Arab and Muslim Engagement

Bin Laden's Death Should Unite All Americans
by Barbara L. McQuade, U.S. Attorney for the Eastern District of Michigan

Barbara L. McQuade, U.S. Attorney for the Eastern District of MichiganThe recent death of Osama bin Laden brought celebrations to the streets at Ground Zero in New York, the White House and, closer to home, Dearborn.

The 9-11 attacks that bin Laden masterminded killed thousands of Americans and changed so much about our way of life. Ten years later, the indelible mark left by those attacks remains for so many of our citizens – those who lost loved ones, those of us in law enforcement, and those in Muslim and Arab American communities.

As a terrorism prosecutor since 2002, I have learned a great deal about the threats to our national security. Threat assessments show that members of Al-Qaeda and other terrorist groups remain determined to kill Americans, and the death of bin Laden will not end that reality. New leaders have already taken his place, using the Internet to recruit and radicalize young people. The Justice Department continues to make the prevention of terror attacks our top priority, and our prosecutors in Detroit work every day in that pursuit to detect and disrupt terrorism.

As part of my job, I have also seen the backlash of the 9-11 attacks against citizens who are Muslim and Arab Americans. They have been the victims of threats and terrorism hoaxes since September 12, 2001. While our region, with its diverse population, is generally respectful of different cultures, some in our community blame and fear all Muslim and Arab Americans because of the acts of 19 hijackers. But vilifying Islam and those who observe it will not make America safer.

As President Obama said, just as President Bush did shortly after 9-11, "our war is not against Islam. Bin Laden was not a Muslim leader; he was a mass murderer of Muslims. Indeed, Al Qaeda has slaughtered scores of Muslims in many countries, including our own."

Terrorists distort the Islamic faith to serve their purposes. Fear and ignorance about Islam also contribute to the problem. Fear-mongering publicity seekers, like the one who visited Dearborn in recent weeks, only fuel the flames of intolerance and violence.

But those who portray Muslim and Arab Americans as the enemy are playing into the hands of terrorists in two significant ways. First, they cause harm to our way of life. Our freedom and diversity are among the virtues that make America what it is. Intolerance of religious beliefs has no place in America. Our Constitution protects the rights of Muslim and Arab Americans, as it does all Americans. Suggesting that Muslim and Arab Americans are less loyal than other Americans is not only inaccurate and irresponsible, it also fosters violent extremism of another kind: violence directed not by Muslim and Arab Americans, but at them.

Second, the mistreatment of Muslim and Arab Americans also creates a real danger to our national security by providing terrorists with ammunition when they seek to radicalize young people. These recruiters use religious bigotry as more than just a wedge to divide us.

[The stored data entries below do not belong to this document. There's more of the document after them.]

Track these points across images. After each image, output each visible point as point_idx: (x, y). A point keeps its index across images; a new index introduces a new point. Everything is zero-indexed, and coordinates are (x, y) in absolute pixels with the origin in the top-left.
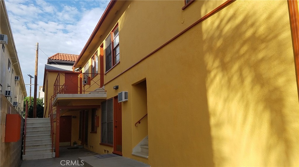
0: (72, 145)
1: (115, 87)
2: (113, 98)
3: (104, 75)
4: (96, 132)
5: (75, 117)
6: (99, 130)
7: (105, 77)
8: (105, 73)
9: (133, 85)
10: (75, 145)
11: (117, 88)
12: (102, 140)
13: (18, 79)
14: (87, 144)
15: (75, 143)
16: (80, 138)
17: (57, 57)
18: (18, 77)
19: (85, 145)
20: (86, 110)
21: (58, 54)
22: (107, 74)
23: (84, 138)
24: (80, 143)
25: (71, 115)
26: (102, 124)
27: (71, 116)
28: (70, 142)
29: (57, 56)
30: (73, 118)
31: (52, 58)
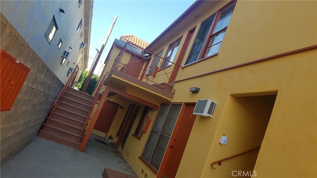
0: (107, 138)
1: (194, 89)
2: (183, 103)
3: (181, 68)
4: (139, 138)
5: (122, 108)
6: (145, 137)
7: (180, 71)
8: (183, 65)
9: (233, 96)
10: (110, 141)
11: (195, 91)
12: (144, 154)
13: (83, 46)
14: (123, 147)
15: (110, 138)
16: (118, 134)
17: (130, 39)
18: (84, 44)
19: (120, 146)
20: (137, 105)
21: (132, 36)
22: (186, 69)
23: (123, 137)
24: (115, 140)
25: (119, 103)
26: (153, 132)
27: (119, 105)
28: (106, 134)
29: (131, 37)
30: (120, 108)
31: (125, 38)
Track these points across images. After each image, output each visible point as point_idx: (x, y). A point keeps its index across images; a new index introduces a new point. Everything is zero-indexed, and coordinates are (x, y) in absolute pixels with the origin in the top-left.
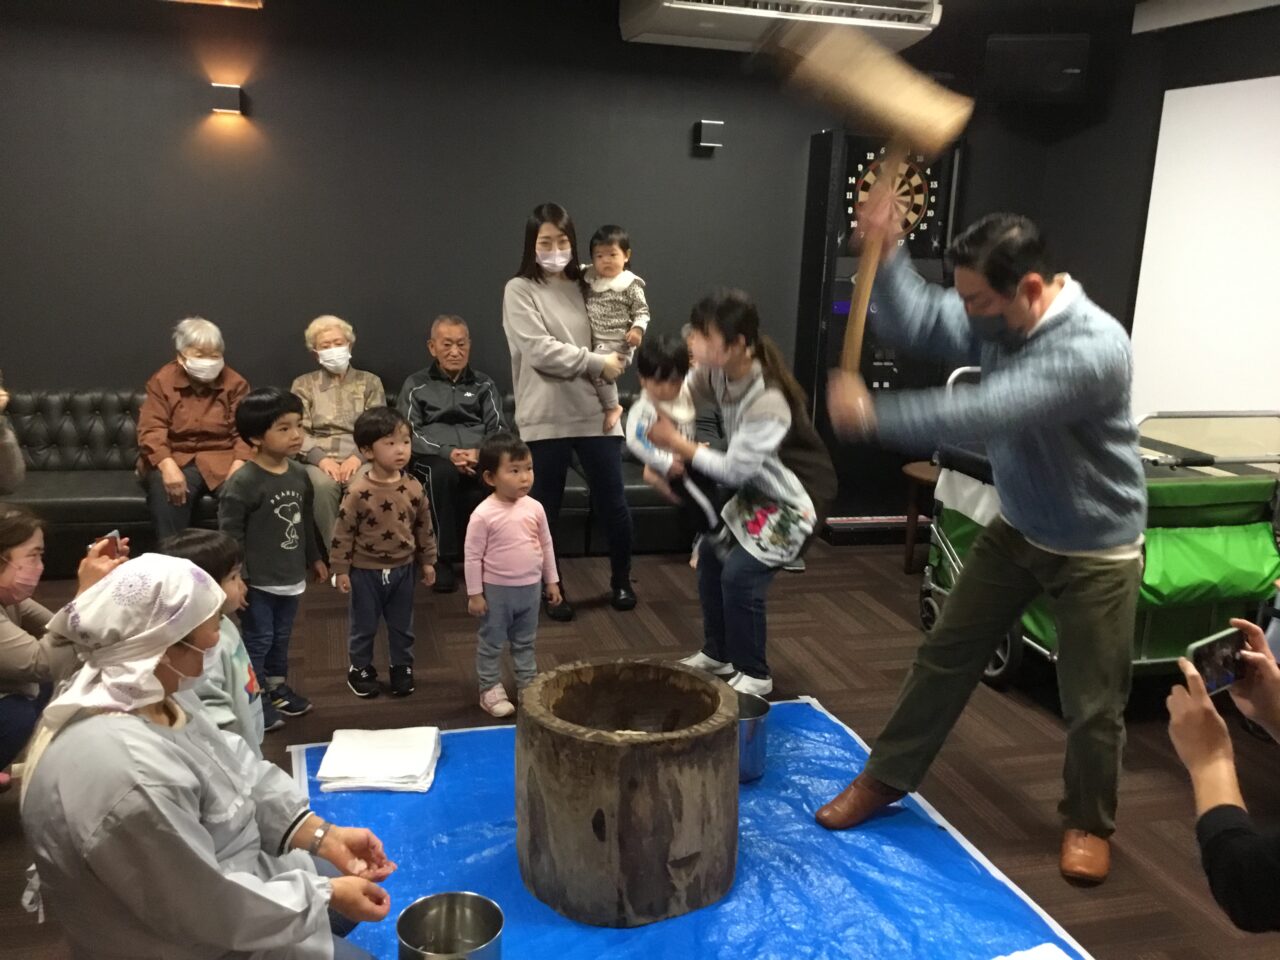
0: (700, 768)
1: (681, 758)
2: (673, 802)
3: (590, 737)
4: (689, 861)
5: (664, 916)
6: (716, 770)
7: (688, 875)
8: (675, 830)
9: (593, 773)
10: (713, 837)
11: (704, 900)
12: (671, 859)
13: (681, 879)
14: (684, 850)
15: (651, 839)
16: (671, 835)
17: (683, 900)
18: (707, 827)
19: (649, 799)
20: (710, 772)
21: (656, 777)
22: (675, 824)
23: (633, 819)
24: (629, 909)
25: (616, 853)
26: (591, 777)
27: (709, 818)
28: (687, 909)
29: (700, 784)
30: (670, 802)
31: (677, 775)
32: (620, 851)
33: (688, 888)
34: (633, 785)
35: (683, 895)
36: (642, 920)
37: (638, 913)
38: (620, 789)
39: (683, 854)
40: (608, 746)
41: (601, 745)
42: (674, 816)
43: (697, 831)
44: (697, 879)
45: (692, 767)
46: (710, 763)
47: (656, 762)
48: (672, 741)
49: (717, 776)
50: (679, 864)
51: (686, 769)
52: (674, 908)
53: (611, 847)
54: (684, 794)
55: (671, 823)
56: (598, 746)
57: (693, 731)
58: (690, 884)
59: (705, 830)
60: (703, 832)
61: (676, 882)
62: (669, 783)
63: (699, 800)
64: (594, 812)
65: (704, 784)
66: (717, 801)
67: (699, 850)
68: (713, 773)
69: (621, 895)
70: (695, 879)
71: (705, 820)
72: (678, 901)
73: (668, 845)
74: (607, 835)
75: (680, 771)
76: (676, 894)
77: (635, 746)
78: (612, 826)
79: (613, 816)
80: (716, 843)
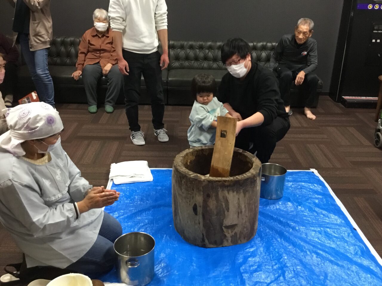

They use the words and images of violence against Muslims to spread the false narrative that America is at war with Islam.

Instead of being part of the problem, our Muslim and Arab American neighbors are working to be part of the solution. Law enforcement regularly engages with Muslim and Arab American leaders in our community to improve understanding and to share information. Because of the relationships of trust that have been built, Muslim and Arab Americans provide information to law enforcement about suspicious activities, and they do it for the same reasons every good citizen does – because they want to protect our community.

The Muslim and Arab Americans I have met are doctors, lawyers, teachers, engineers, police officers, U.S. military veterans and parents, and are among our region's most patriotic citizens. They or their ancestors came to this country for the same reasons we all did – to build a better life for their families. We all want the same things: freedom, a safe environment for our children to grow into productive citizens, a chance for economic prosperity, and an opportunity to improve our community for future generations.

Our battle against terrorism requires that we vigilantly protect the qualities that make America great, including our religious freedom and our diversity. Respect for different cultures not only preserves our American values, it also safeguards our national security. Let's use bin Laden's death as the defining moment when we agreed to stand together against terrorism and made our country stronger.